• Exercise description: Every line from the first one in the data below through the line holding "Начните с исслед" is to be written out exactly, with the pictures omitted.

• Material shown:

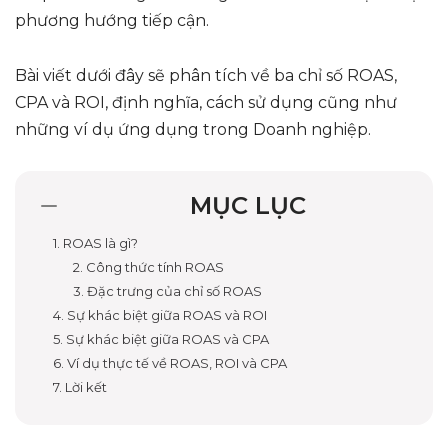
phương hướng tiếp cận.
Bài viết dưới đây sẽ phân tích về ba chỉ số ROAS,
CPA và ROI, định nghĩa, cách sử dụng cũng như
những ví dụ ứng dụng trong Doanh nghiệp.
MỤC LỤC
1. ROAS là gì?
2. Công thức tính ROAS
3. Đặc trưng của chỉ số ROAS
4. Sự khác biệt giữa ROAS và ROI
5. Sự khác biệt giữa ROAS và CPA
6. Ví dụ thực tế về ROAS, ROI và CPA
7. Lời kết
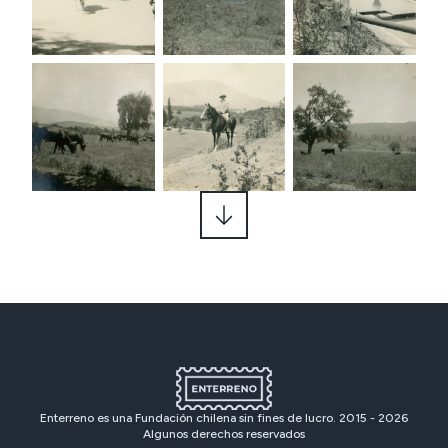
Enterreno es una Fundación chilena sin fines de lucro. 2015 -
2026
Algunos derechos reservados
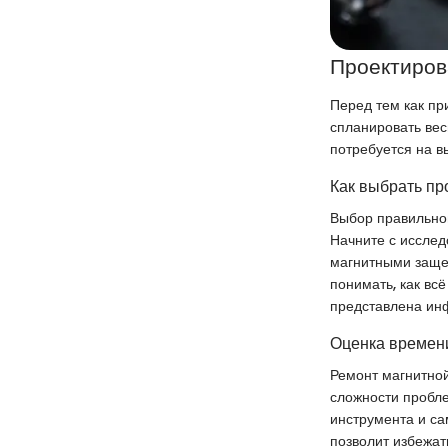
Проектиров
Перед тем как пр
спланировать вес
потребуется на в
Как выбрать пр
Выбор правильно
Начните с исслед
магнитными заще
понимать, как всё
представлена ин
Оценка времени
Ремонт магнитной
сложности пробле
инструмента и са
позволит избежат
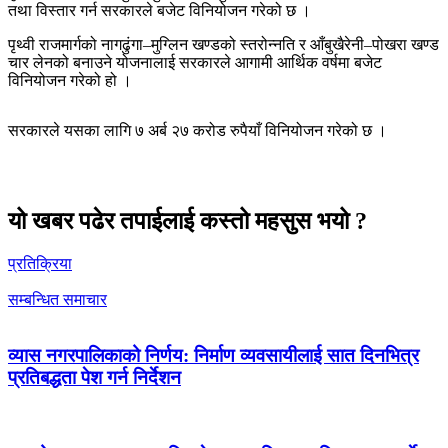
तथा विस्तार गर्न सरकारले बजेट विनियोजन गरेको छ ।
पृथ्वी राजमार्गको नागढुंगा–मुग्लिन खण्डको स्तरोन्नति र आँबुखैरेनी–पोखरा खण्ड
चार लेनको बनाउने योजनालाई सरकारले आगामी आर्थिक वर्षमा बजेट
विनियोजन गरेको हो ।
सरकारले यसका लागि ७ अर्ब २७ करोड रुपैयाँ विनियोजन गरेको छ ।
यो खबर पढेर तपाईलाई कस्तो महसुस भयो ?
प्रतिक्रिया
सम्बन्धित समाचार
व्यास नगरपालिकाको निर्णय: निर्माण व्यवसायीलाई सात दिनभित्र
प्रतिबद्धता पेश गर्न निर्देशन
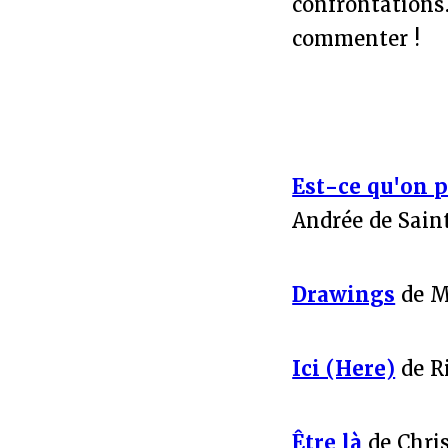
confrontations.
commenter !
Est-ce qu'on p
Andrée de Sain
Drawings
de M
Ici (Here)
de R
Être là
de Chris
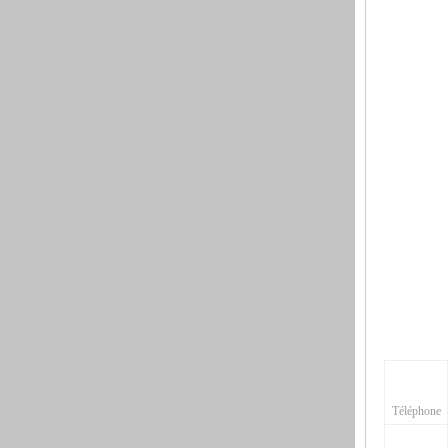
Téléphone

• Final answer:
phương hướng tiếp cận.
Bài viết dưới đây sẽ phân tích về ba chỉ số ROAS,
CPA và ROI, định nghĩa, cách sử dụng cũng như
những ví dụ ứng dụng trong Doanh nghiệp.
MỤC LỤC
1. ROAS là gì?
2. Công thức tính ROAS
3. Đặc trưng của chỉ số ROAS
4. Sự khác biệt giữa ROAS và ROI
5. Sự khác biệt giữa ROAS và CPA
6. Ví dụ thực tế về ROAS, ROI và CPA
7. Lời kết
Enterreno es una Fundación chilena sin fines de lucro. 2015 -
2026
Algunos derechos reservados
Проектиров
Перед тем как пр
спланировать вес
потребуется на в
Как выбрать пр
Выбор правильно
Начните с исслед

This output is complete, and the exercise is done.